Aug 14, 09
Read in January, 2008
One of the first things that struck me about The Voices is that one of the viewpoints in the book is first-person plural. With such an unusual POV, I knew that this was definitely going to be a book to see what happens in.
Susan Elderkin is a strong, powerful writer who can truly represent her characters and the world they move in with exquisite precision. The writing in this book is some of the best I've read in a long time, and it might even seem slightly odd to anyone familiar with her work, but I was slightly reminded of Kurt Vonnegut while reading this book. Perhaps it was the sharp understated humour of the narrators or the short hard chapters with quippy titles. Perhaps it was the threatening existentialism underneath the writing or the desolate landscapes with lone characters moving through a sea of humanity.

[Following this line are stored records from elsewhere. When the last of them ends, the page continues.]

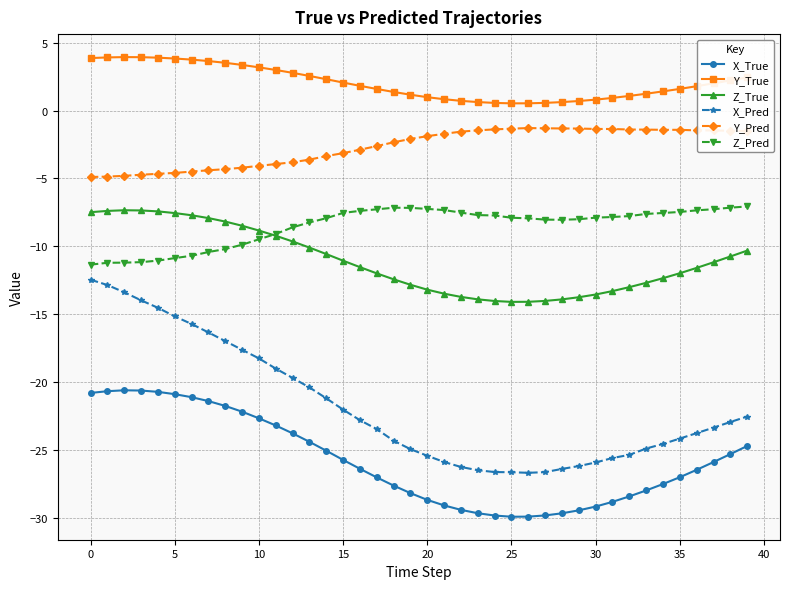

What is the value of the Z_Pred point at the 1st from the left?

-11.3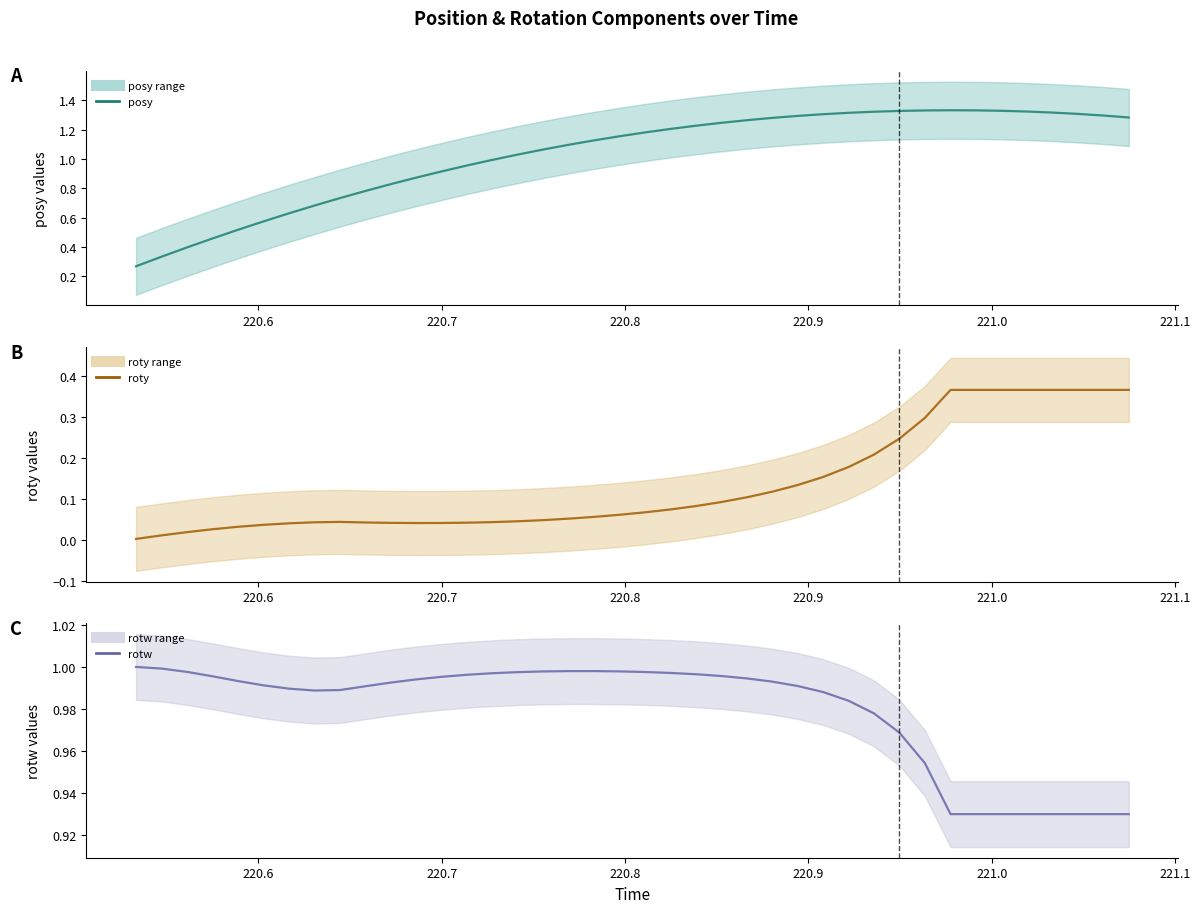

True or false: rotw and roty cross at least once.

False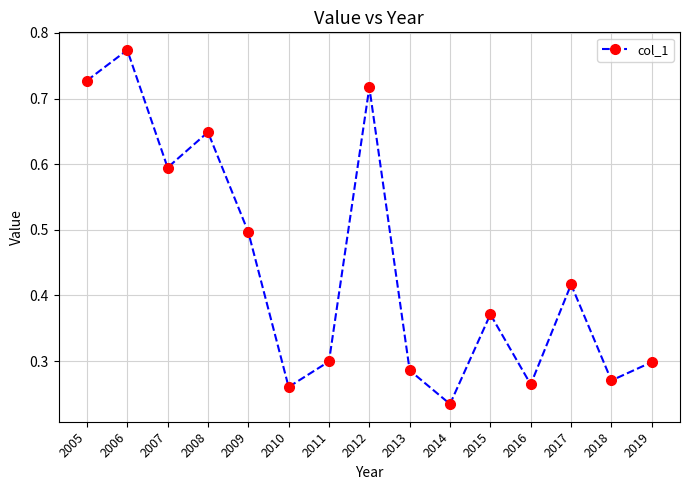

How many values are between 0 and 1?

15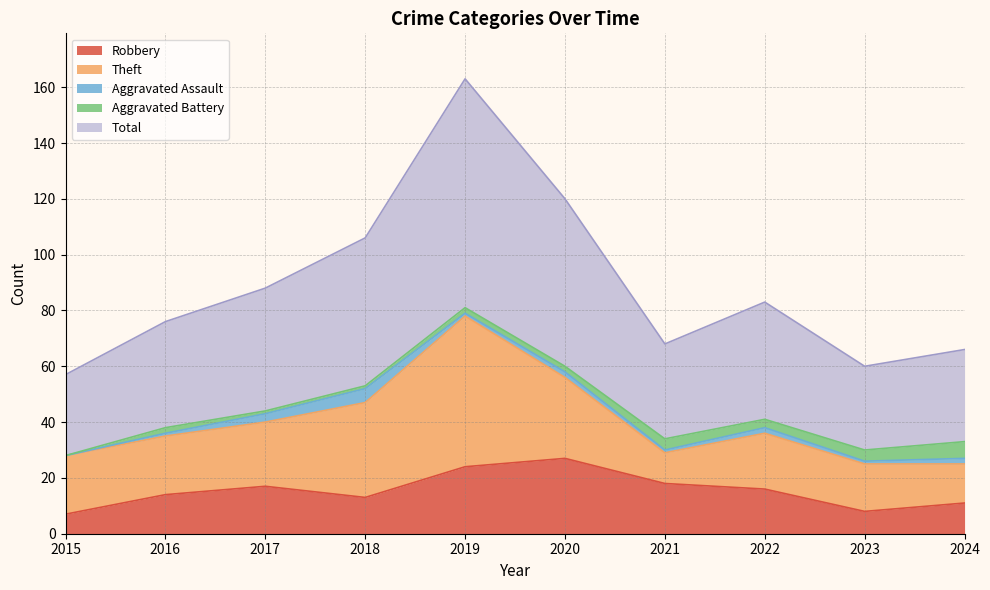

At which category does Robbery reach its first local peak?

2017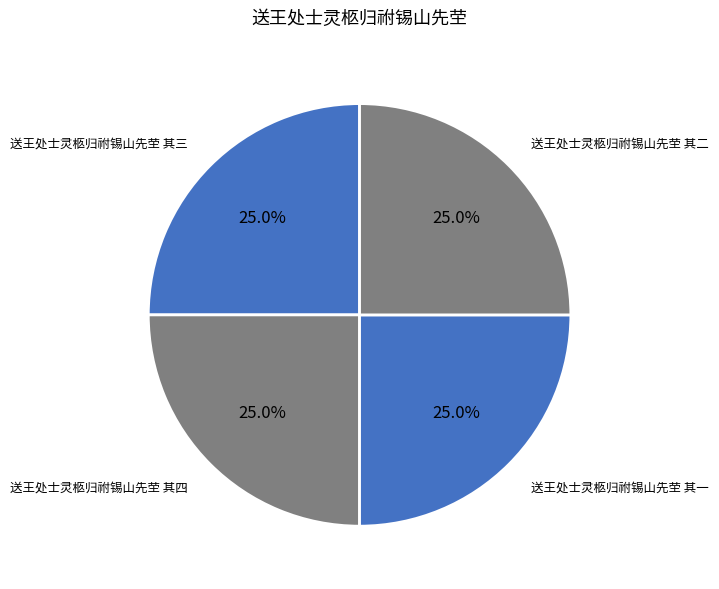

How many segments does this pie chart have?

4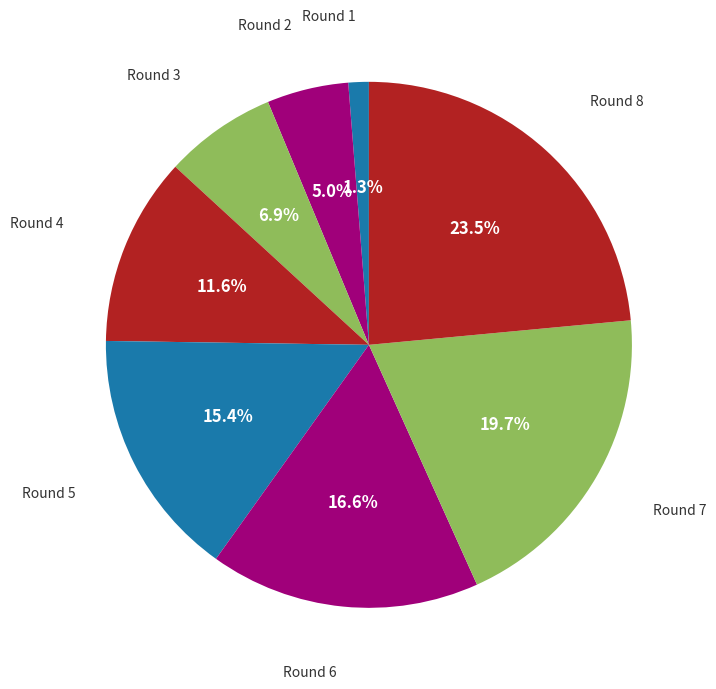

The Round 2 slice represents 1% of the pie. True or false?

False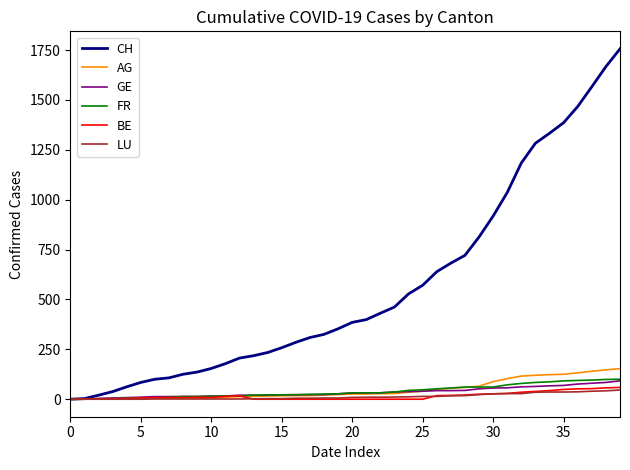

What are all the series names shown in the legend?

CH, AG, GE, FR, BE, LU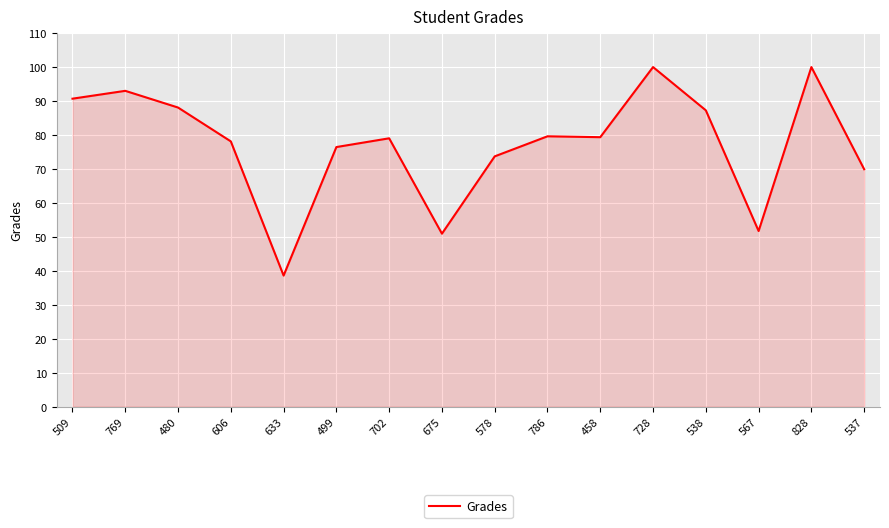

Count the number of data series in this chart.

1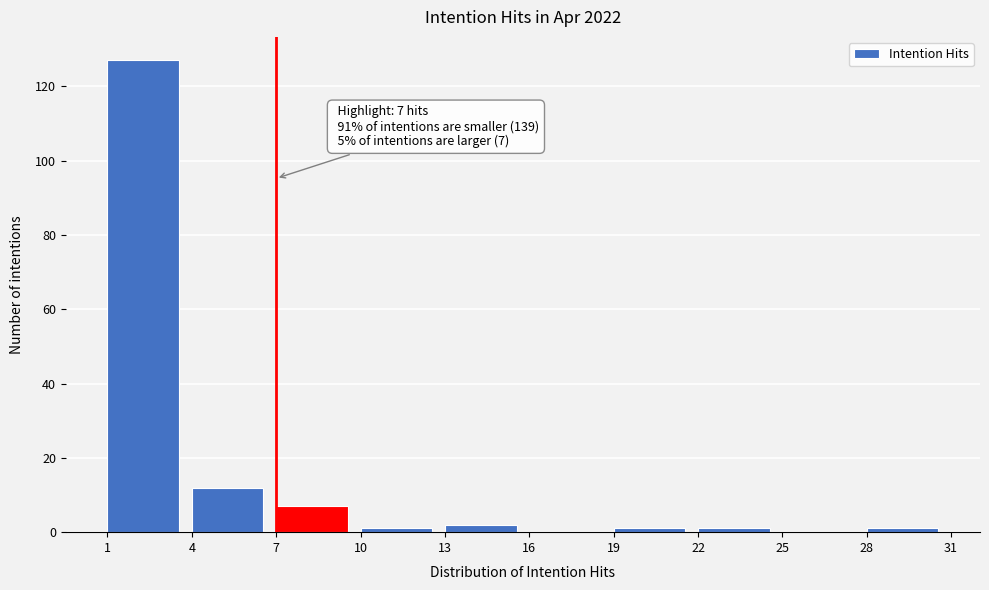

Which range on the x-axis has the tallest bar?

1 to 4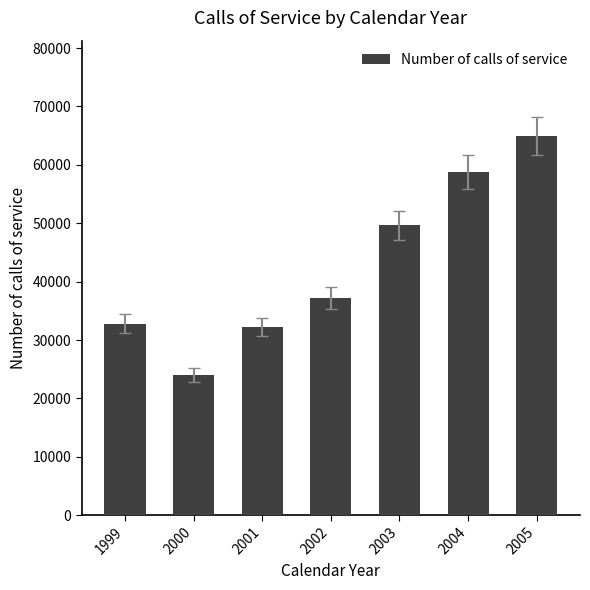

What is the sum of the values at 2002 and 1999?

69913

I enjoyed this book, but I found it a hard slog occasionally, and only give it a 3-star rating because of the difficulty of subject matter and chewy (yet beautiful) prose. This took me a long time to read, and I was a bit desolate at times in the middle, but I am glad I stuck through and finished it, because while the ending was quiet, it also helped give closure for the whole story.
I wouldn't necessarily recommend this book unless a reader is looking for a deeper story about spirituality and aboriginal issues and human suffering. However, I will look for other books by Elderkin and try her again.